US forces have been in an advisory role in Afghanistan since the start of 2015 and were only authorized to hit Taliban targets for defensive reasons, or to protect Afghan troops.
The changes mean US troops can now work more closely with local fighters in striking the Taliban.
“This is using the forces we have … in a better way, basically, as we go through this fighting season, rather than being simply reactive,” Pentagon chief Ashton Carter said.
“This makes good sense. It’s a good use of the combat power that we have there.”
A senior administration official told Agence France-Presse that US forces will more proactively support Afghans, and outlined plans to provide more close air support and accompany Afghan forces on the battlefield.
But “this does not mean a blanket order to target the Taliban,” the official cautioned.
Obama was elected in 2008, promising to end one of America’s longest and most grueling wars.
The first US troops arrived in Afghanistan 15 years ago, after the Taliban government refused to turn over Osama bin Laden, the mastermind of the September 11, 2001 attacks, and more than 2,000 US personnel have died in the ensuing war.

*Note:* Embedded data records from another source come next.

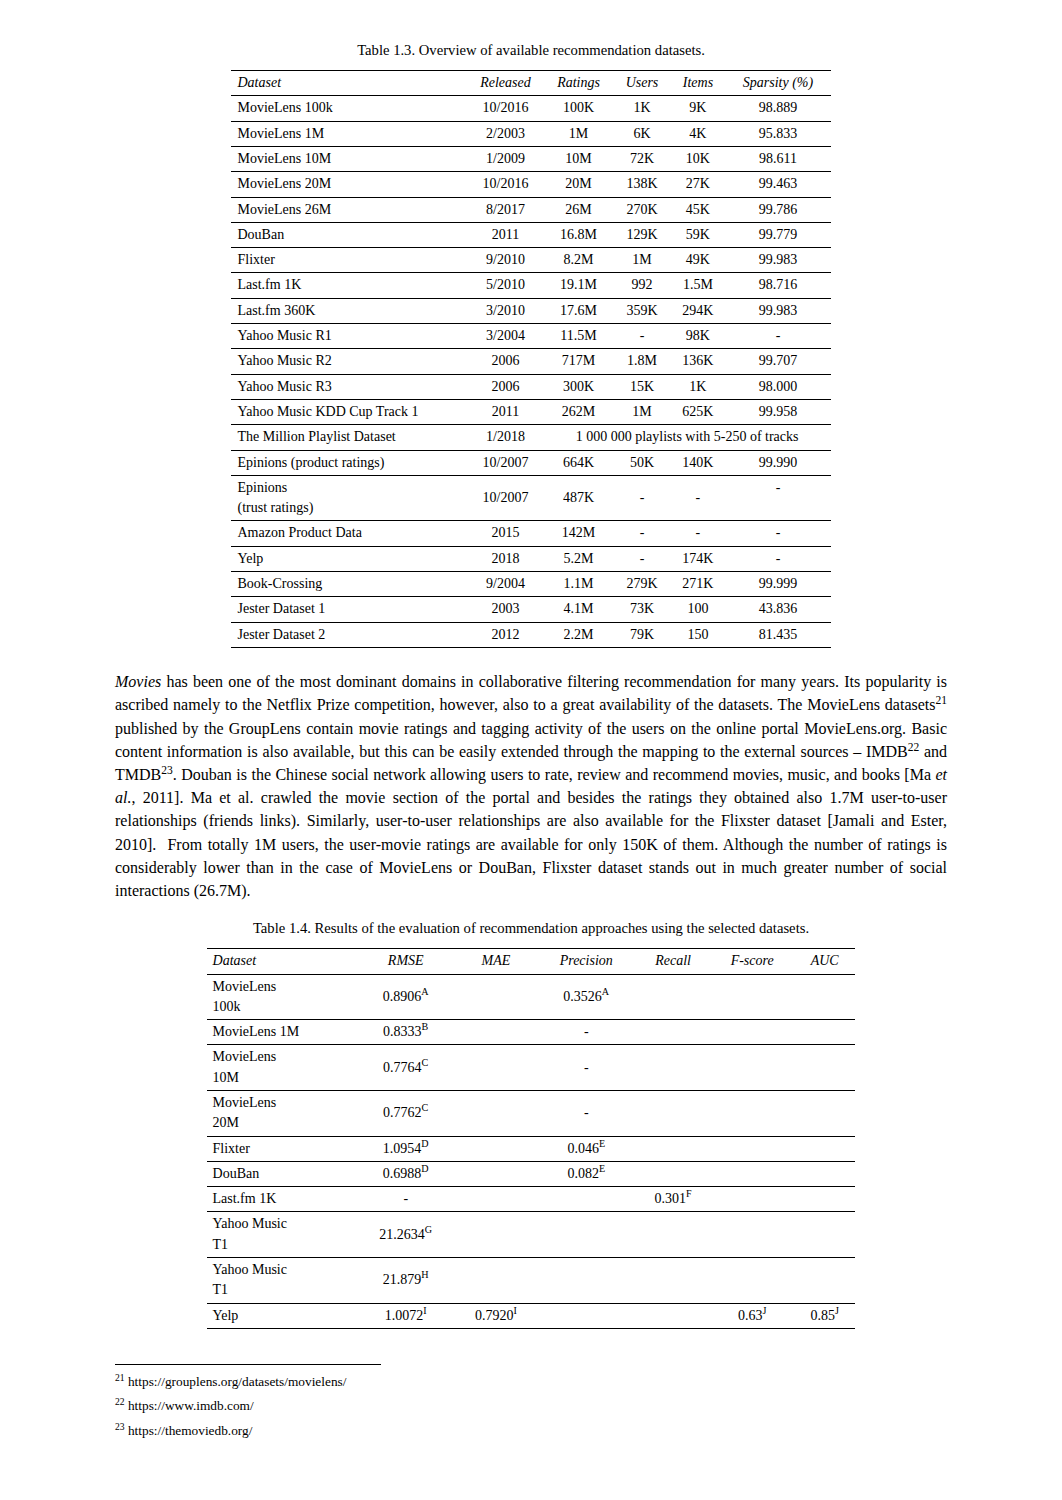Table 1.3. Overview of available recommendation datasets.
| Dataset | Released | Ratings | Users | Items | Sparsity (%) |
| --- | --- | --- | --- | --- | --- |
| MovieLens 100k | 10/2016 | 100K | 1K | 9K | 98.889 |
| MovieLens 1M | 2/2003 | 1M | 6K | 4K | 95.833 |
| MovieLens 10M | 1/2009 | 10M | 72K | 10K | 98.611 |
| MovieLens 20M | 10/2016 | 20M | 138K | 27K | 99.463 |
| MovieLens 26M | 8/2017 | 26M | 270K | 45K | 99.786 |
| DouBan | 2011 | 16.8M | 129K | 59K | 99.779 |
| Flixter | 9/2010 | 8.2M | 1M | 49K | 99.983 |
| Last.fm 1K | 5/2010 | 19.1M | 992 | 1.5M | 98.716 |
| Last.fm 360K | 3/2010 | 17.6M | 359K | 294K | 99.983 |
| Yahoo Music R1 | 3/2004 | 11.5M | - | 98K | - |
| Yahoo Music R2 | 2006 | 717M | 1.8M | 136K | 99.707 |
| Yahoo Music R3 | 2006 | 300K | 15K | 1K | 98.000 |
| Yahoo Music KDD Cup Track 1 | 2011 | 262M | 1M | 625K | 99.958 |
| The Million Playlist Dataset | 1/2018 | 1 000 000 playlists with 5-250 of tracks |
| Epinions (product ratings) | 10/2007 | 664K | 50K | 140K | 99.990 |
| Epinions (trust ratings) | 10/2007 | 487K | - | - | - |
| Amazon Product Data | 2015 | 142M | - | - | - |
| Yelp | 2018 | 5.2M | - | 174K | - |
| Book-Crossing | 9/2004 | 1.1M | 279K | 271K | 99.999 |
| Jester Dataset 1 | 2003 | 4.1M | 73K | 100 | 43.836 |
| Jester Dataset 2 | 2012 | 2.2M | 79K | 150 | 81.435 |
Movies has been one of the most dominant domains in collaborative filtering recommendation for many years. Its popularity is ascribed namely to the Netflix Prize competition, however, also to a great availability of the datasets. The MovieLens datasets21 published by the GroupLens contain movie ratings and tagging activity of the users on the online portal MovieLens.org. Basic content information is also available, but this can be easily extended through the mapping to the external sources – IMDB22 and TMDB23. Douban is the Chinese social network allowing users to rate, review and recommend movies, music, and books [Ma et al., 2011]. Ma et al. crawled the movie section of the portal and besides the ratings they obtained also 1.7M user-to-user relationships (friends links). Similarly, user-to-user relationships are also available for the Flixster dataset [Jamali and Ester, 2010]. From totally 1M users, the user-movie ratings are available for only 150K of them. Although the number of ratings is considerably lower than in the case of MovieLens or DouBan, Flixster dataset stands out in much greater number of social interactions (26.7M).
Table 1.4. Results of the evaluation of recommendation approaches using the selected datasets.
| Dataset | RMSE | MAE | Precision | Recall | F-score | AUC |
| --- | --- | --- | --- | --- | --- | --- |
| MovieLens 100k | 0.8906 A | | 0.3526 A | | | |
| MovieLens 1M | 0.8333 B | | - | | | |
| MovieLens 10M | 0.7764 C | | - | | | |
| MovieLens 20M | 0.7762 C | | - | | | |
| Flixter | 1.0954 D | | 0.046 E | | | |
| DouBan | 0.6988 D | | 0.082 E | | | |
| Last.fm 1K | - | | | 0.301 F | | |
| Yahoo Music T1 | 21.2634 G | | | | | |
| Yahoo Music T1 | 21.879 H | | | | | |
| Yelp | 1.0072 I | 0.7920 I | | | 0.63 J | 0.85 J |
21 https://grouplens.org/datasets/movielens/
22 https://www.imdb.com/
23 https://themoviedb.org/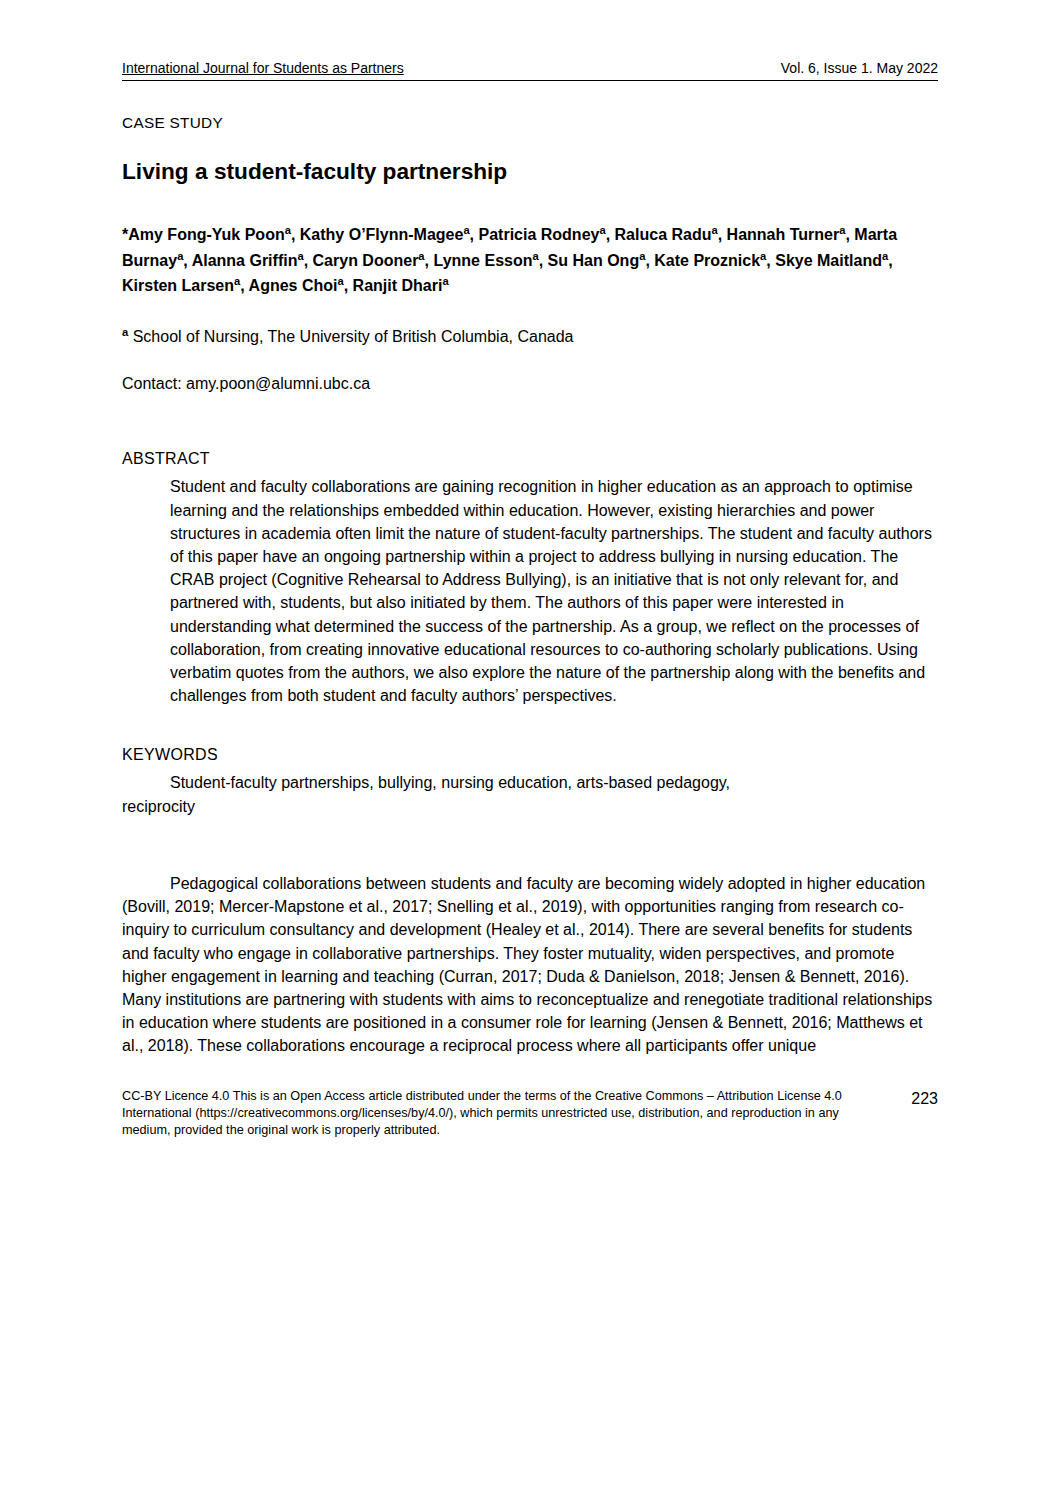International Journal for Students as Partners Vol. 6, Issue 1. May 2022
CASE STUDY
Living a student-faculty partnership
*Amy Fong-Yuk Poona, Kathy O’Flynn-Mageea, Patricia Rodneya, Raluca Radua, Hannah Turnera, Marta Burnaya, Alanna Griffina, Caryn Doonera, Lynne Essona, Su Han Onga, Kate Proznicka, Skye Maitlanda, Kirsten Larsena, Agnes Choia, Ranjit Dharia
a School of Nursing, The University of British Columbia, Canada
Contact: amy.poon@alumni.ubc.ca
ABSTRACT
Student and faculty collaborations are gaining recognition in higher education as an approach to optimise learning and the relationships embedded within education. However, existing hierarchies and power structures in academia often limit the nature of student-faculty partnerships. The student and faculty authors of this paper have an ongoing partnership within a project to address bullying in nursing education. The CRAB project (Cognitive Rehearsal to Address Bullying), is an initiative that is not only relevant for, and partnered with, students, but also initiated by them. The authors of this paper were interested in understanding what determined the success of the partnership. As a group, we reflect on the processes of collaboration, from creating innovative educational resources to co-authoring scholarly publications. Using verbatim quotes from the authors, we also explore the nature of the partnership along with the benefits and challenges from both student and faculty authors’ perspectives.
KEYWORDS
Student-faculty partnerships, bullying, nursing education, arts-based pedagogy,
reciprocity
Pedagogical collaborations between students and faculty are becoming widely adopted in higher education (Bovill, 2019; Mercer-Mapstone et al., 2017; Snelling et al., 2019), with opportunities ranging from research co-inquiry to curriculum consultancy and development (Healey et al., 2014). There are several benefits for students and faculty who engage in collaborative partnerships. They foster mutuality, widen perspectives, and promote higher engagement in learning and teaching (Curran, 2017; Duda & Danielson, 2018; Jensen & Bennett, 2016). Many institutions are partnering with students with aims to reconceptualize and renegotiate traditional relationships in education where students are positioned in a consumer role for learning (Jensen & Bennett, 2016; Matthews et al., 2018). These collaborations encourage a reciprocal process where all participants offer unique
223
CC-BY Licence 4.0 This is an Open Access article distributed under the terms of the Creative Commons – Attribution License 4.0 International (https://creativecommons.org/licenses/by/4.0/), which permits unrestricted use, distribution, and reproduction in any medium, provided the original work is properly attributed.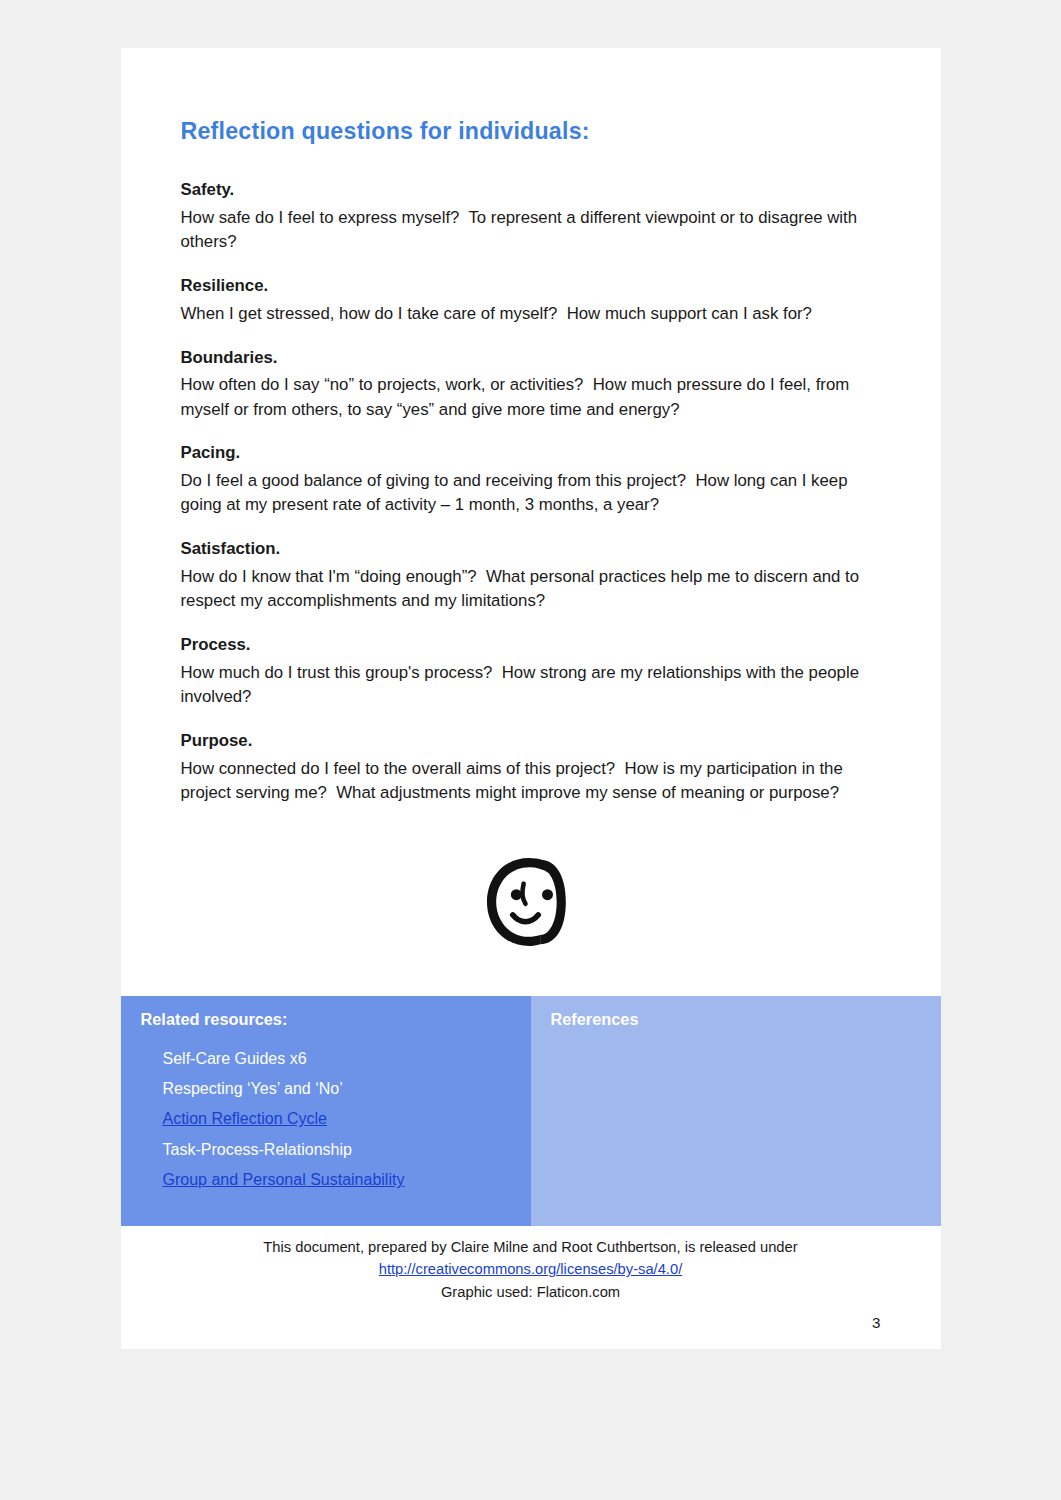Reflection questions for individuals:
Safety.
How safe do I feel to express myself? To represent a different viewpoint or to disagree with others?
Resilience.
When I get stressed, how do I take care of myself? How much support can I ask for?
Boundaries.
How often do I say “no” to projects, work, or activities? How much pressure do I feel, from myself or from others, to say “yes” and give more time and energy?
Pacing.
Do I feel a good balance of giving to and receiving from this project? How long can I keep going at my present rate of activity – 1 month, 3 months, a year?
Satisfaction.
How do I know that I'm “doing enough”? What personal practices help me to discern and to respect my accomplishments and my limitations?
Process.
How much do I trust this group's process? How strong are my relationships with the people involved?
Purpose.
How connected do I feel to the overall aims of this project? How is my participation in the project serving me? What adjustments might improve my sense of meaning or purpose?
Related resources:
Self-Care Guides x6
Respecting ‘Yes’ and ‘No’
Action Reflection Cycle
Task-Process-Relationship
Group and Personal Sustainability
References
This document, prepared by Claire Milne and Root Cuthbertson, is released under
http://creativecommons.org/licenses/by-sa/4.0/
Graphic used: Flaticon.com
3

Afghan security forces last year took the lead in ensuring security across the country, but suffered a devastating string of setbacks at the hands of the Taliban.
Some 9,800 US troops remain in Afghanistan in an advisory capacity, down from a peak of around 100,000 in March 2011. That number is set to drop to just 5,500 by the year’s end.
Currently, US forces are mainly confined to ministries or bases. Only special forces assist their Afghan counterparts on the battlefield.
A US defense official, speaking on condition of anonymity, said the changes mean US troops can now embed with all Afghan troop units, not just their special forces.
Still, he said, US troops won’t be fighting on the front lines against the Taliban, and will stay in an advisory role.
“Our mission is the same,” Carter said. “Which is to help the Afghans maintain control of the country and to avoid having a counter-terrorism challenge once again from Afghanistan.”
The campaign to neutralize the Taliban has suffered multiple setbacks in the twilight of Obama’s presidency and Afghanistan’s fledgling security forces have struggled in the face of bloody Taliban assaults.
More than 5,000 Afghan troops died last year alone, prompting Obama to indefinitely postpone the withdrawal of US troops.
Afghan authorities on Wednesday recovered the bullet-ridden bodies of 12 security officials captured by the Taliban in eastern Ghazni province. Gunmen kidnapped 40 others.
Local support for US efforts has been undermined by the unintended killing of Afghan civilians.
Last year, US missile strikes on a hospital in Kunduz killed 46 people and prompted worldwide outrage.
At the same time, diplomatic efforts to engage the Taliban appear to have broken down.
The United States killed Taliban leader Mullah Akhtar Mansour in a drone strike in Pakistan last month.
Obama then warned that the organization’s new leadership would fight on.
“We anticipate the Taliban will continue an agenda of violence,” he said during a visit to Japan.
Obama’s latest Afghan decision would appear to push any brokered solution well beyond his presidency.
But it could also significantly boost Afghan forces, who currently have limited close air-support capacities.
That could help bridge the gap before the delivery of dozens of A-29 Super Tucano aircraft over the next 18 months.
“We are going to do what we can to enable Afghan forces to achieve strategic effects on the battlefield,” a second US defense official told Agence France-Presse.
“What we are doing now is taking a look at the battle space and making sure we provide the things we can,” he added.
“It’s not just about a wide blanket to strike the Taliban whenever we want. It’s about the core mission of protecting the ANDSF (Afghan National Defense and Security Force).”